No Promises

We love guarantees. Reducing risk when purchasing a new car or trying out a new gym is a deal-sealer for many people because it means you can jump headfirst into the pool, but pull yourself back out as dry as when you started should you find the temperature is not to your liking, depth is not ideal, or the chlorination levels are too high.

We also like to follow instructions that guarantee certain results. Try this diet, you’ll lose 20 pounds, guaranteed. Try this philosophy, you’ll be way more zen in no time, guaranteed.

The trouble with that latter batch of assurances is that they’re more generalization or optimal turnout-based than mathematically certain principles. Most people who try that diet will not achieve the results they want. Most people who try a given philosophy on for size will move on to another when it fails to bring them the peace they crave.

You see this a lot online: promises made about how much money you can make a month or how many more readers you can attain and the like. And it’s not that they’re lying, per se; it’s more that they’re building false hope into their product, whether it’s an idea or a process or an actual widget that they’re selling.

The most honest thing a person who believes in their tactic or diet or whatnot can say is probably this:

“This has worked for me, and continues to do so. If you were me, with my background, connections, genetics, etc, you’d likely get very similar results if you do things exactly as I did, for obvious reasons. You not being me, however, will experience some deviation, major or minor. In fact, while I’m pretty sure you’ll get something out of this, I can make no promises that it will be beneficial at all. Hell, it may even be a net negative. But I believe it’s worth trying nonetheless.”
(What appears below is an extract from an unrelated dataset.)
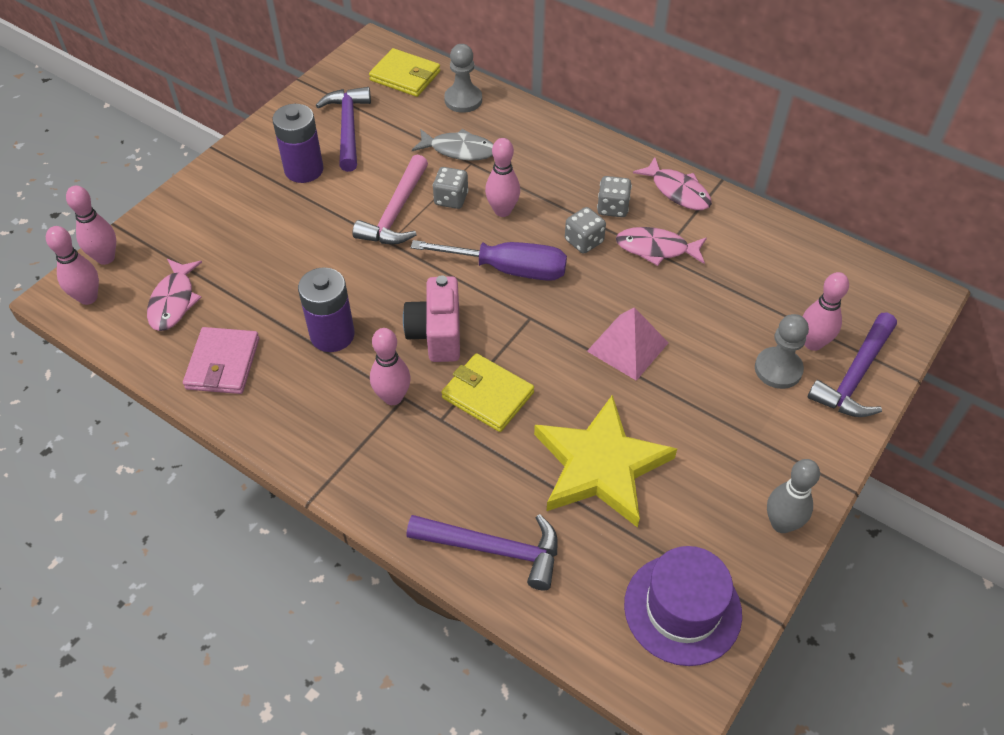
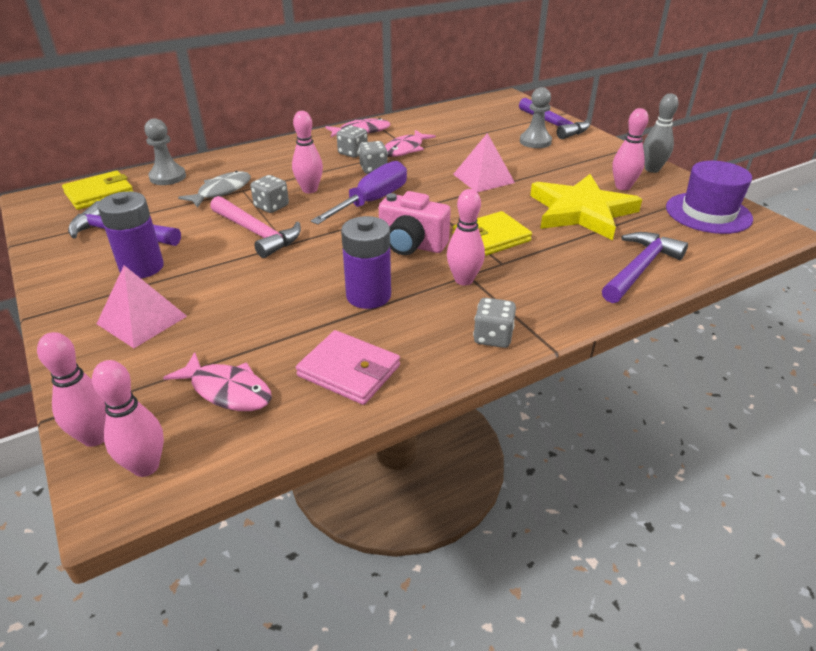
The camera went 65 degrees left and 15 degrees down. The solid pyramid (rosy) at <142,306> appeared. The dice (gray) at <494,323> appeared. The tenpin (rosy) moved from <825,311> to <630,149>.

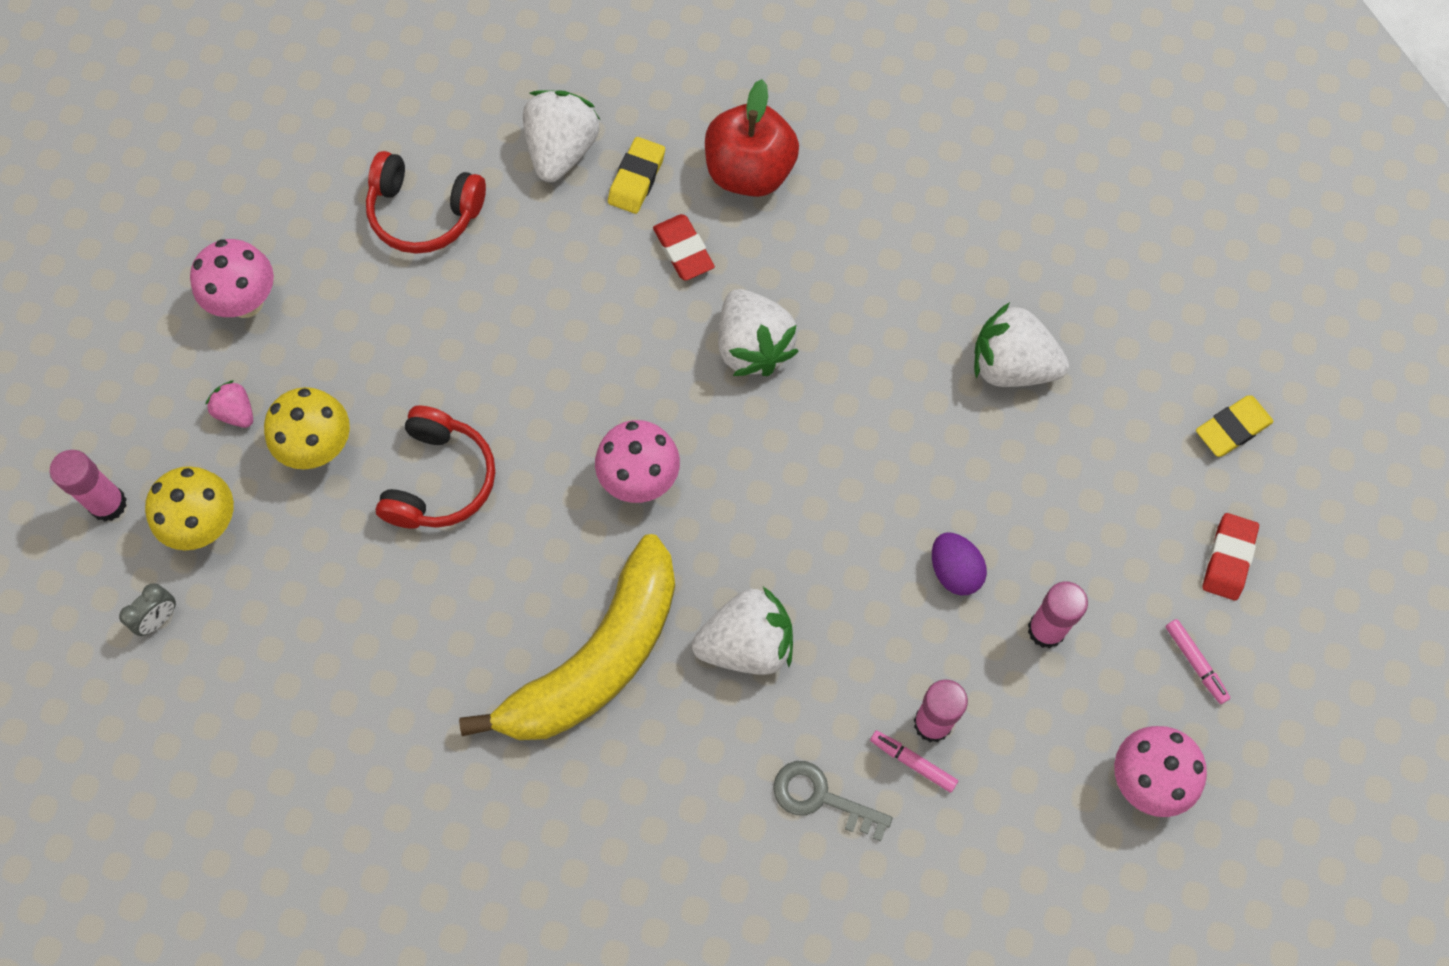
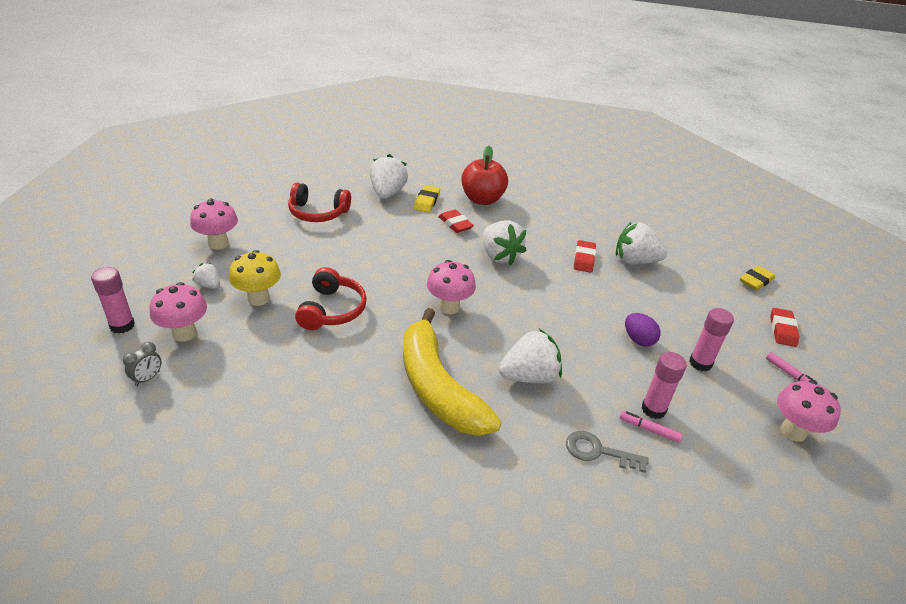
The camera went 10 degrees left and 30 degrees down. The fungus (bright yellow) at <189,508> became the fungus (rosy) at <178,312>. The berry (rosy) at <229,404> became the berry (snow-white) at <206,276>. The banana fruit (bright yellow) at <567,637> turned 120 degrees clockwise. The gum eraser (red) at <585,256> appeared.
It’s not the most inspiring or punchy block of marketing copy ever written, granted, but it sets the right expectations, and you can be sure that if the customer does get what they’re hoping out of what you’re selling, they’ll be even more thrilled than if optimal results were guaranteed from the beginning.

Operating in this fashion makes it far more likely that you’ll be able to build long-term relationships with customers, clients, friends, whatever, than if you set the bar high and fail to clear it. Or worse, set it high and then blame the person on the other side of things for not performing up to unrealistic standards you set.

Update: April 12, 2017

I’m still waiting to see marketing copy like this somewhere in the wild. I don’t know that it’ll ever happen, but in a way, representing such a counterfactual position, I’m guessing it would do pretty well.